Start of Extracted information

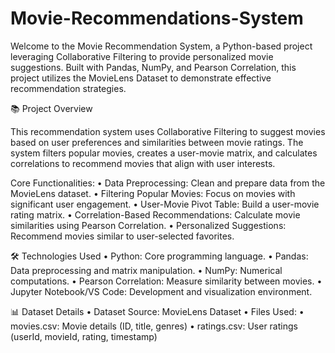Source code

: # Movie-Recommendations-System

Welcome to the Movie Recommendation System, a Python-based project leveraging Collaborative Filtering to provide personalized movie suggestions. Built with Pandas, NumPy, and Pearson Correlation, this project utilizes the MovieLens Dataset to demonstrate effective recommendation strategies.


📚 Project Overview

This recommendation system uses Collaborative Filtering to suggest movies based on user preferences and similarities between movie ratings. The system filters popular movies, creates a user-movie matrix, and calculates correlations to recommend movies that align with user interests.

Core Functionalities:
	•	Data Preprocessing: Clean and prepare data from the MovieLens dataset.
	•	Filtering Popular Movies: Focus on movies with significant user engagement.
	•	User-Movie Pivot Table: Build a user-movie rating matrix.
	•	Correlation-Based Recommendations: Calculate movie similarities using Pearson Correlation.
	•	Personalized Suggestions: Recommend movies similar to user-selected favorites.

 🛠️ Technologies Used
	•	Python: Core programming language.
	•	Pandas: Data preprocessing and matrix manipulation.
	•	NumPy: Numerical computations.
	•	Pearson Correlation: Measure similarity between movies.
	•	Jupyter Notebook/VS Code: Development and visualization environment.

 📊 Dataset Details
	•	Dataset Source: MovieLens Dataset
	•	Files Used:
	•	movies.csv: Movie details (ID, title, genres)
	•	ratings.csv: User ratings (userId, movieId, rating, timestamp)

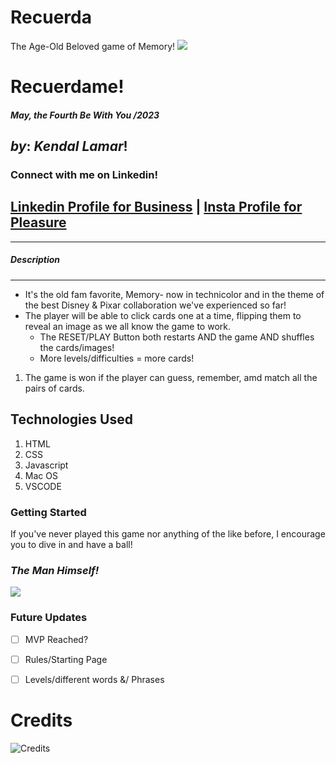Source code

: # Recuerda
The Age-Old Beloved game of Memory!
![](https://64.media.tumblr.com/600ab1b23670955bf7a5180341dfc275/tumblr_p53hteXybO1shyusgo5_r1_500.gif)
# **Recuerdame!**
#### ***May, the Fourth Be With You /2023***

## ***by***: *Kendal Lamar*!

### Connect with me on Linkedin!
## [Linkedin Profile for Business](https://www.linkedin.com/in/kendalchaney88/) | [Insta Profile for Pleasure](https://www.instagram.com/lamarman808/)
***

##### **Description**
***
- It's the old fam favorite, Memory- now in technicolor and in the theme of the best Disney & Pixar collaboration we've experienced so far!
- The player will be able to click cards one at a time, flipping them to reveal an image as we all know the game to work.
  - The RESET/PLAY Button both restarts AND the game AND shuffles the cards/images!
  - More levels/difficulties = more cards!
1. The game is won if the player can guess, remember, amd match all the pairs of cards.



## **Technologies Used**
1. HTML
2. CSS
3. Javascript
4. Mac OS
5. VSCODE

### Getting Started
If you've never played this game nor anything of the like before, I encourage you to dive in and have a ball! 
### *The Man Himself!*

![](https://media.tenor.com/PCMXl5S8XkIAAAAM/calaca-sentada.gif)

### Future Updates
- [ ] MVP Reached?
- [ ] Rules/Starting Page
- [ ] Levels/different words &/ Phrases


# **Credits**

![Credits](https://knowyourmeme.com/memes/chance-the-rapper-bet-awards-reaction)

End of Extracted information

The task: Pictures must be left out when the records are transcribed exactly.

Answer box:
Source code

: # Movie-Recommendations-System

Welcome to the Movie Recommendation System, a Python-based project leveraging Collaborative Filtering to provide personalized movie suggestions. Built with Pandas, NumPy, and Pearson Correlation, this project utilizes the MovieLens Dataset to demonstrate effective recommendation strategies.


📚 Project Overview

This recommendation system uses Collaborative Filtering to suggest movies based on user preferences and similarities between movie ratings. The system filters popular movies, creates a user-movie matrix, and calculates correlations to recommend movies that align with user interests.

Core Functionalities:
	•	Data Preprocessing: Clean and prepare data from the MovieLens dataset.
	•	Filtering Popular Movies: Focus on movies with significant user engagement.
	•	User-Movie Pivot Table: Build a user-movie rating matrix.
	•	Correlation-Based Recommendations: Calculate movie similarities using Pearson Correlation.
	•	Personalized Suggestions: Recommend movies similar to user-selected favorites.

 🛠️ Technologies Used
	•	Python: Core programming language.
	•	Pandas: Data preprocessing and matrix manipulation.
	•	NumPy: Numerical computations.
	•	Pearson Correlation: Measure similarity between movies.
	•	Jupyter Notebook/VS Code: Development and visualization environment.

 📊 Dataset Details
	•	Dataset Source: MovieLens Dataset
	•	Files Used:
	•	movies.csv: Movie details (ID, title, genres)
	•	ratings.csv: User ratings (userId, movieId, rating, timestamp)

Source code

: # Recuerda
The Age-Old Beloved game of Memory!
![](https://64.media.tumblr.com/600ab1b23670955bf7a5180341dfc275/tumblr_p53hteXybO1shyusgo5_r1_500.gif)
# **Recuerdame!**
#### ***May, the Fourth Be With You /2023***

## ***by***: *Kendal Lamar*!

### Connect with me on Linkedin!
## [Linkedin Profile for Business](https://www.linkedin.com/in/kendalchaney88/) | [Insta Profile for Pleasure](https://www.instagram.com/lamarman808/)
***

##### **Description**
***
- It's the old fam favorite, Memory- now in technicolor and in the theme of the best Disney & Pixar collaboration we've experienced so far!
- The player will be able to click cards one at a time, flipping them to reveal an image as we all know the game to work.
  - The RESET/PLAY Button both restarts AND the game AND shuffles the cards/images!
  - More levels/difficulties = more cards!
1. The game is won if the player can guess, remember, amd match all the pairs of cards.



## **Technologies Used**
1. HTML
2. CSS
3. Javascript
4. Mac OS
5. VSCODE

### Getting Started
If you've never played this game nor anything of the like before, I encourage you to dive in and have a ball! 
### *The Man Himself!*

![](https://media.tenor.com/PCMXl5S8XkIAAAAM/calaca-sentada.gif)

### Future Updates
- [ ] MVP Reached?
- [ ] Rules/Starting Page
- [ ] Levels/different words &/ Phrases


# **Credits**

![Credits](https://knowyourmeme.com/memes/chance-the-rapper-bet-awards-reaction)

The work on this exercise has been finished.